*** Raw data Section Begins ***

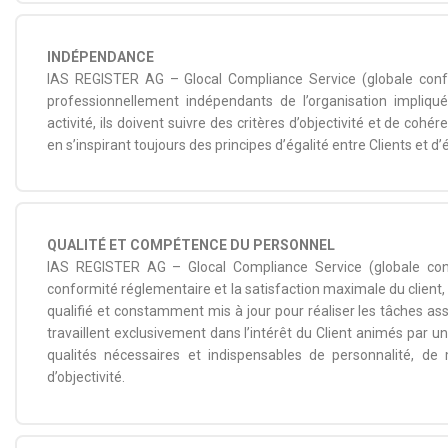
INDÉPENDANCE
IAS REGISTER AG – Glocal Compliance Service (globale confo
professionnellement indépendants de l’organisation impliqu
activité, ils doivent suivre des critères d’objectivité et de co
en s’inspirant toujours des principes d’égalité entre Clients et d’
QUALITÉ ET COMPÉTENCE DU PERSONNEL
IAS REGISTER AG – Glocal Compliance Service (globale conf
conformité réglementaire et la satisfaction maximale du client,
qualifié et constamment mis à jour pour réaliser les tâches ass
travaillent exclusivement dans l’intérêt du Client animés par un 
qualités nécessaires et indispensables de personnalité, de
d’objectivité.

*** Raw data Section Ends ***
*** Raw data Section Begins ***

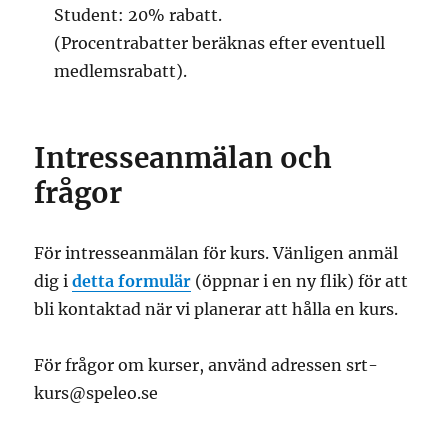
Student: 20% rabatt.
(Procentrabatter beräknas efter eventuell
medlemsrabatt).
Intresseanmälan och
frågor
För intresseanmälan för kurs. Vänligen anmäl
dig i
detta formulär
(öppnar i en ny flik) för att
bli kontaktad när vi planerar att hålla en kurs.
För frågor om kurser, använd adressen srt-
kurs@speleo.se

*** Raw data Section Ends ***

▶ Activity: Rewrite the lines of the entries starting at "INDÉPENDANCE" and ending at "d’objectivité.", with "qualifié" replaced by "formé" and everything else left unchanged.

▶ Solution for this exercise:
INDÉPENDANCE
IAS REGISTER AG – Glocal Compliance Service (globale confo
professionnellement indépendants de l’organisation impliqu
activité, ils doivent suivre des critères d’objectivité et de co
en s’inspirant toujours des principes d’égalité entre Clients et d’
QUALITÉ ET COMPÉTENCE DU PERSONNEL
IAS REGISTER AG – Glocal Compliance Service (globale conf
conformité réglementaire et la satisfaction maximale du client,
formé et constamment mis à jour pour réaliser les tâches ass
travaillent exclusivement dans l’intérêt du Client animés par un 
qualités nécessaires et indispensables de personnalité, de
d’objectivité.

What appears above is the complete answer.